## SSE sum of vectors - how to improve cache performance

Hello, the performance of my application heavily depends on summing two vectors (stored as aligned double arrays), namely I need a fast vecA += vecB. As with SSE one does not have instructions for  +=, the only option is to have vecA = vecA + vecB. I have two versions of this function:

inline void addToDoubleVectorSSE(const double * what, const double * toWhat, volatile double * dest, const unsigned int len)
{
__m128d * _what = (__m128d*)what;
__m128d * _toWhat = (__m128d*)toWhat;
__m128d * _toWhatBase = (__m128d*)toWhat;

__m128d _dest1;
__m128d _dest2;

#ifdef FAST_SSE
for ( register unsigned int i = 0; i < len; i+= 4, _what += 2, _toWhat += 2, _toWhatBase+=2 )
{
_toWhatBase = _toWhat;
_dest1 = _mm_add_pd( *_what, *_toWhat );               //line A
_dest2 = _mm_add_pd( *(_what+1), *(_toWhat+1));    //line B

*_toWhatBase = _dest1;
*(_toWhatBase+1) = _dest2;
}
#else
for ( register unsigned int i = 0; i < len; i+= 4 )
{
_toWhatBase = _toWhat;
_dest1 = _mm_add_pd( *_what++, *_toWhat++ );
_dest2 = _mm_add_pd( *_what++, *_toWhat++ );

*_toWhatBase++ = _dest1;
*_toWhatBase++ = _dest2;
}
#endif
}

FAST_SSE should take advantage of the independence of lines A and line B, hence should provide performance gains.

Scenario 1: Assume having arrays double * a, *b, *c each 1000 elements long.
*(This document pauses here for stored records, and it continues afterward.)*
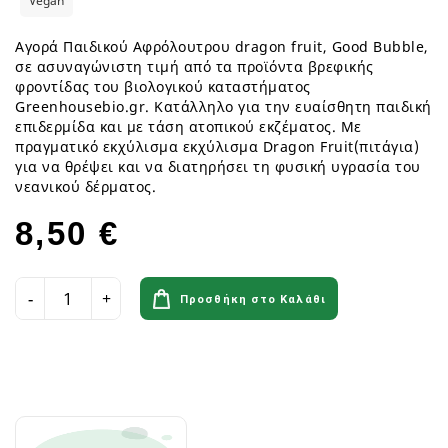
Vegan
Αγορά Παιδικού Αφρόλουτρου dragon fruit, Good Bubble,
σε ασυναγώνιστη τιμή από τα προϊόντα βρεφικής
φροντίδας του βιολογικού καταστήματος
Greenhousebio.gr. Κατάλληλο για την ευαίσθητη παιδική
επιδερμίδα και με τάση ατοπικού εκζέματος. Mε
πραγματικό εκχύλισμα εκχύλισμα Dragon Fruit(πιτάγια)
για να θρέψει και να διατηρήσει τη φυσική υγρασία του
νεανικού δέρματος.
8,50 €
Προσθήκη στο Καλάθι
Calling addToDoubleVectorSSE(a,b,c,1000) say 10K times indeed shows that FAST_SSE version has approx. 25-30 percent faster runtime.

Scenario 2: Assume having double ** a, ** b, **c where each a,b,c consists of 1000 arrays, each array (a, b, c) being 1000 elements long. Calling addToDoubleVectorSSE(a,b,c,1000) over i=0....999 say 10K times makes the performance gain of FAST_SSE disappear.

The question is whether the performance loss can somehow be mitigated. I understand that cache misses as probably going to be the problem. In the first scenario, all arrays a, b, c are small enough to remain in L2, which is not the case with scenario 2. Is there e.g. a way to tell the compiler something like "In two lines of code, Im gonna need arrays a, b, c so if you can, prefetch them to L2"? Or is there any other workaround?

Any hint is much appreciated, Daniel.